The basic principles of case and contact investigation, treatment of cases, and prophylaxis of close contacts apply (see Section 3. B. Recommended Treatment Protocol , Section C. Post Exposure Antimicrobial Prophylaxis Recommendations, and Section 3.D. Isolation).  A General Close Contact Letter Template for distribution among close contacts is included in this chapter; these may be issued on the stationery of the local public health agency or the affected facility.

Depending upon the situation and facility a general notification letter may also be appropriate. A General Pertussis Notification Letter Template is also included in the Forms and Fact Sheets tab; these may be issued on the stationery of the local public health agency or the affected facility.

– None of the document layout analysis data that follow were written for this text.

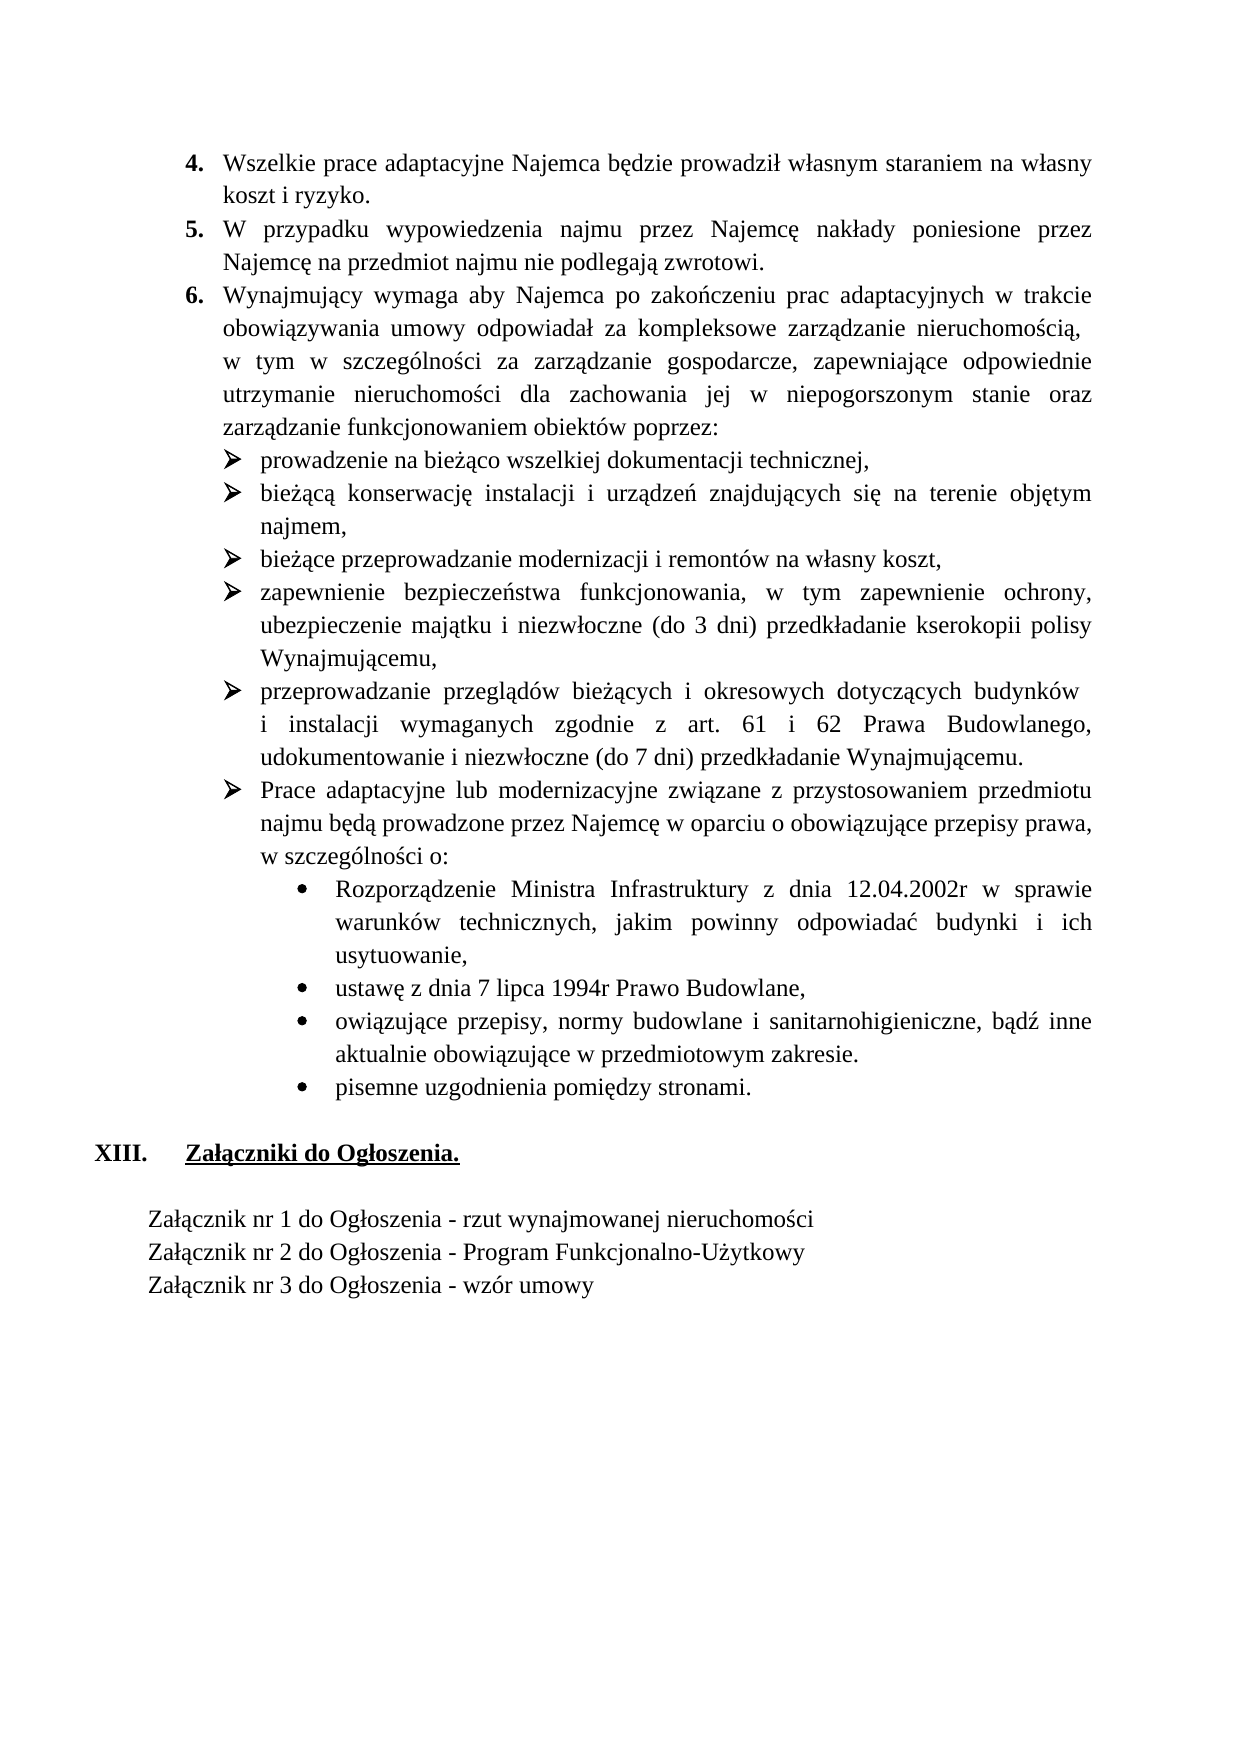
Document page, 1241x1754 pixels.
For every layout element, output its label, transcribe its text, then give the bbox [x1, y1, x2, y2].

text Załącznik nr 3 do Ogłoszenia - wzór umowy [148, 1270, 1093, 1299]
list pisemne uzgodnienia pomiędzy stronami. [298, 1072, 1093, 1101]
list Prace adaptacyjne lub modernizacyjne związane z przystosowaniem przedmiotu najmu będą prowadzone przez Najemcę w oparciu o obowiązujące przepisy prawa, w szczególności o: [223, 775, 1093, 870]
list Załączniki do Ogłoszenia. [148, 1138, 1093, 1167]
list W przypadku wypowiedzenia najmu przez Najemcę nakłady poniesione przez Najemcę na przedmiot najmu nie podlegają zwrotowi. [185, 214, 1093, 275]
list bieżącą konserwację instalacji i urządzeń znajdujących się na terenie objętym najmem, [223, 478, 1093, 539]
list Wszelkie prace adaptacyjne Najemca będzie prowadził własnym staraniem na własny koszt i ryzyko. [185, 148, 1093, 209]
list owiązujące przepisy, normy budowlane i sanitarnohigieniczne, bądź inne aktualnie obowiązujące w przedmiotowym zakresie. [298, 1006, 1093, 1068]
list ustawę z dnia 7 lipca 1994r Prawo Budowlane, [298, 973, 1093, 1002]
list przeprowadzanie przeglądów bieżących i okresowych dotyczących budynków i instalacji wymaganych zgodnie z art. 61 i 62 Prawa Budowlanego, udokumentowanie i niezwłoczne (do 7 dni) przedkładanie Wynajmującemu. [223, 676, 1093, 771]
list Wynajmujący wymaga aby Najemca po zakończeniu prac adaptacyjnych w trakcie obowiązywania umowy odpowiadał za kompleksowe zarządzanie nieruchomością, w tym w szczególności za zarządzanie gospodarcze, zapewniające odpowiednie utrzymanie nieruchomości dla zachowania jej w niepogorszonym stanie oraz zarządzanie funkcjonowaniem obiektów poprzez: [185, 280, 1093, 441]
list bieżące przeprowadzanie modernizacji i remontów na własny koszt, [223, 544, 1093, 573]
text Załącznik nr 1 do Ogłoszenia - rzut wynajmowanej nieruchomości [148, 1204, 1093, 1233]
text Załącznik nr 2 do Ogłoszenia - Program Funkcjonalno-Użytkowy [148, 1237, 1093, 1266]
list prowadzenie na bieżąco wszelkiej dokumentacji technicznej, [223, 445, 1093, 473]
list zapewnienie bezpieczeństwa funkcjonowania, w tym zapewnienie ochrony, ubezpieczenie majątku i niezwłoczne (do 3 dni) przedkładanie kserokopii polisy Wynajmującemu, [223, 577, 1093, 672]
list Rozporządzenie Ministra Infrastruktury z dnia 12.04.2002r w sprawie warunków technicznych, jakim powinny odpowiadać budynki i ich usytuowanie, [298, 874, 1093, 969]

NOTE:  Close Contact letters, which recommend prophylactic antibiotics according to the high risk criteria, that are given to minors should be accompanied by a phone or email to parents notifying them of the letter.  This follow-up could be performed by secretarial staff, for example, and does not have to be done by a health professional.  This additional phone or email communication is NOT necessary for the general notification letter.

Healthcare Facilities

In healthcare settings, surveillance should be initiated immediately after identification of a suspect case and continue through two incubation periods (42 days) after the date of cough onset in the last case. Healthcare provider’s pertussis vaccination should be up-to date. A single dose of Tdap is recommended for all health care personnel who have not previously received Tdap as an adult.

Regardless of their vaccination status, healthcare providers should use appropriate masks in the presence of a patient with cough illness to prevent exposures from occurring. 

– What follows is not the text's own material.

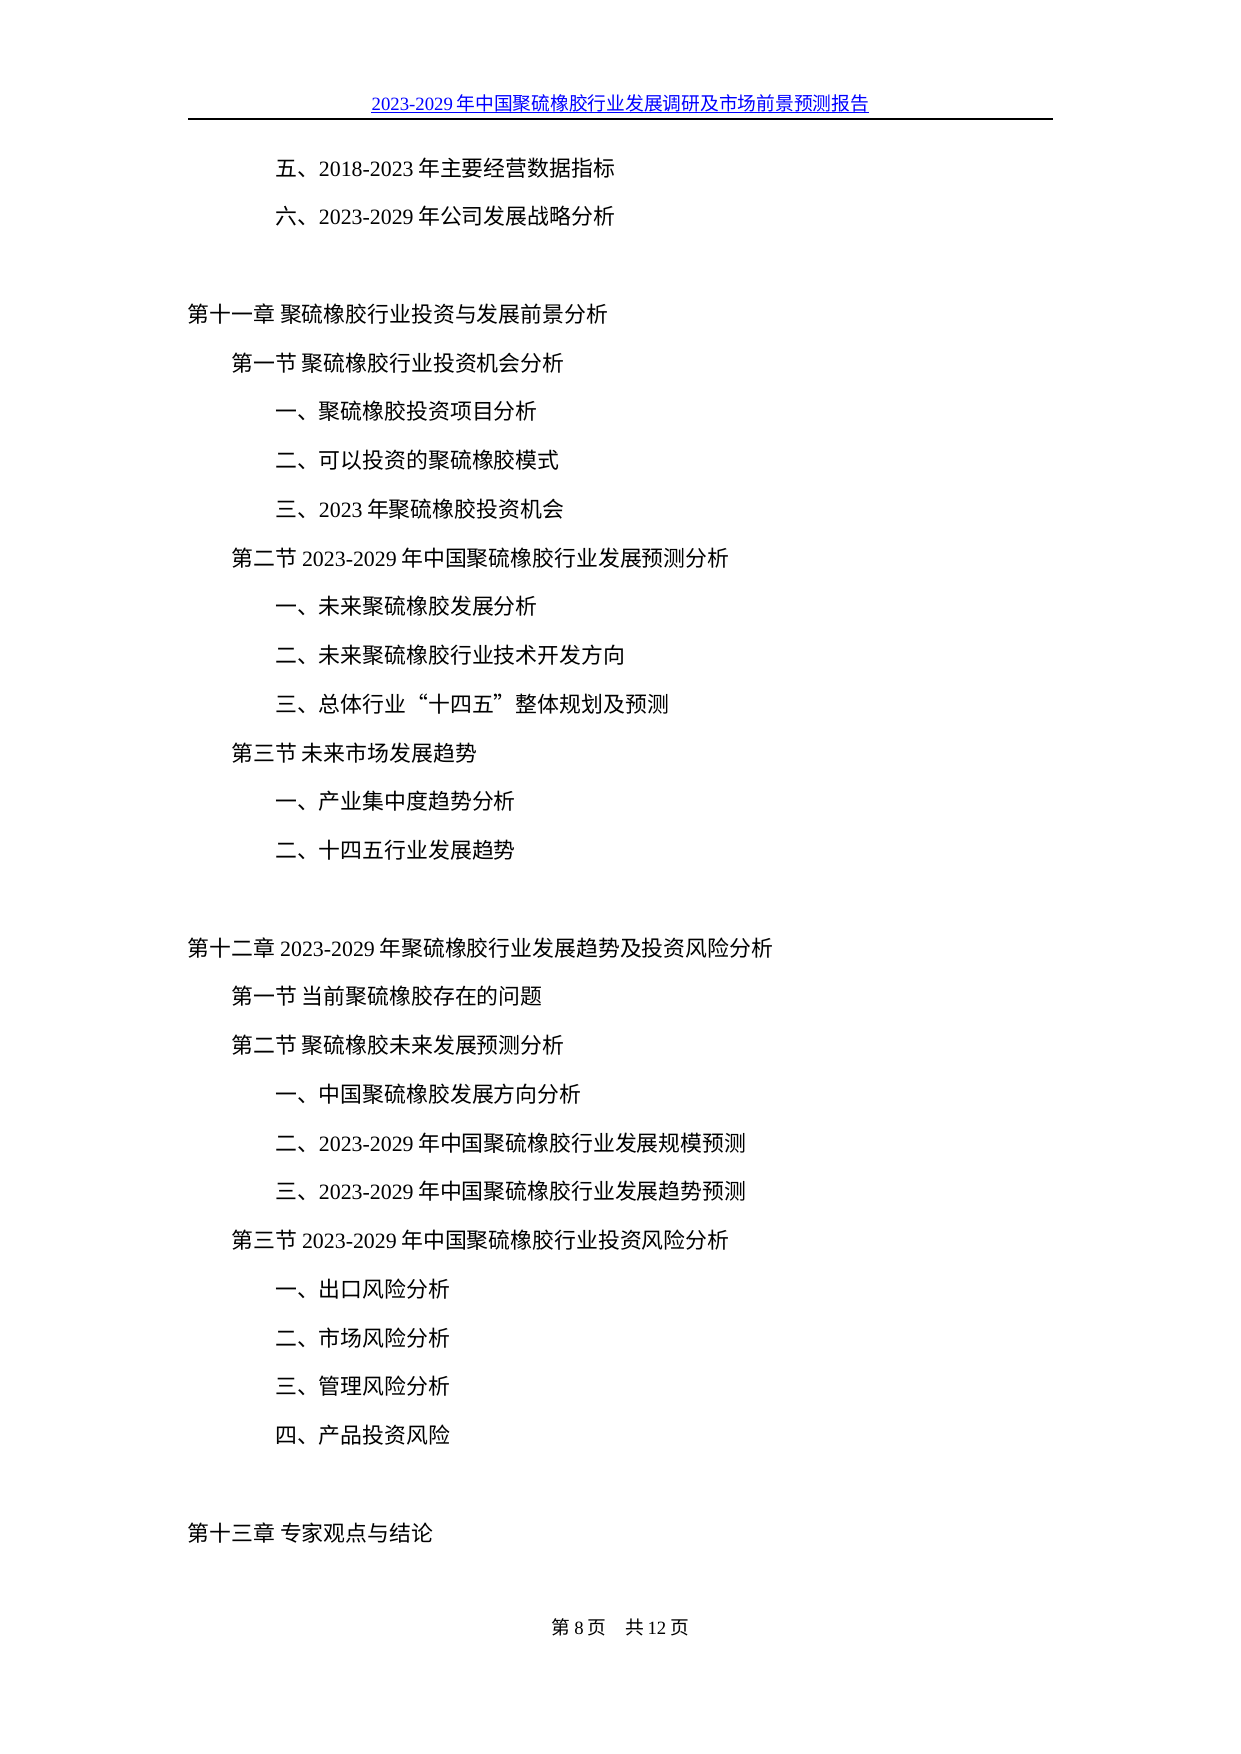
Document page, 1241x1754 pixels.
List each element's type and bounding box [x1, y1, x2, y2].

text [187, 150, 1053, 1548]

  • Healthcare workers exposed to a case who have appropriately followed Standard Precautions and Droplet Precautions (including wearing a mask) during close contact with the case, do not require prophylaxis.
  • Recommendations for healthcare workers exposed to a case, who have not appropriately followed Standard Precautions and Droplet Precautions (did not wear a mask) during close contact with the case, are based upon the setting and patient populations they serve:
    • Asymptomatic healthcare workers, who work with patients at risk for severe pertussis (see Section 3. A. Identifying close contacts and high risk populations ) should receive prophylaxis (see Section 3. C. Post Exposure Antimicrobial Prophylaxis Recommendations). Examples of these high risk settings would include neonatal intensive care units, cancer treatment units, and maternity wards.
    • Other asymptomatic healthcare workers, who do not work with high risk patients, can be monitored for 21 days after exposure and prophylaxis is not required.  If the healthcare worker becomes symptomatic, they should be excluded immediately.
  • When cases occur within healthcare facilities (i.e., a patient is hospitalized with pertussis):
    • Apply Droplet and Standard Precautions to all staff, patients, and families in close contact with the case.

In healthcare settings, “close contact” is defined as the following:

  1. having face-to-face contact, within three feet of the case; this includes conducting a medical examination, obtaining a nasopharyngeal swab, suctioning, intubating, performing bronchoscopy or similar procedure without appropriate PPE;
  2. conducting any procedure that induces coughing of the case, even if farther from the case than three feet without appropriate PPE;
  3. coming into mucosal contact with respiratory, oral, or nasal secretions of the case directly; and
  4. sharing a room with the case.
  5. The basic principles of case and contact investigation, treatment of cases, and prophylaxis of close contacts apply (see Section 3. B. Recommended Treatment Protocol , Section C. Post Exposure Antimicrobial Prophylaxis Recommendations, and Section 3.D. Isolation).
  6. Providers, department heads, infection prevention, employee health, and other relevant personnel/departments should be notified of the case.
Other
Institutional Setting

In institutional settings (e.g. correctional facilities), prophylaxis recommendations may vary depending upon this situation.  Please contact your field epidemiologist or CADE for consultation or questions regarding these situations.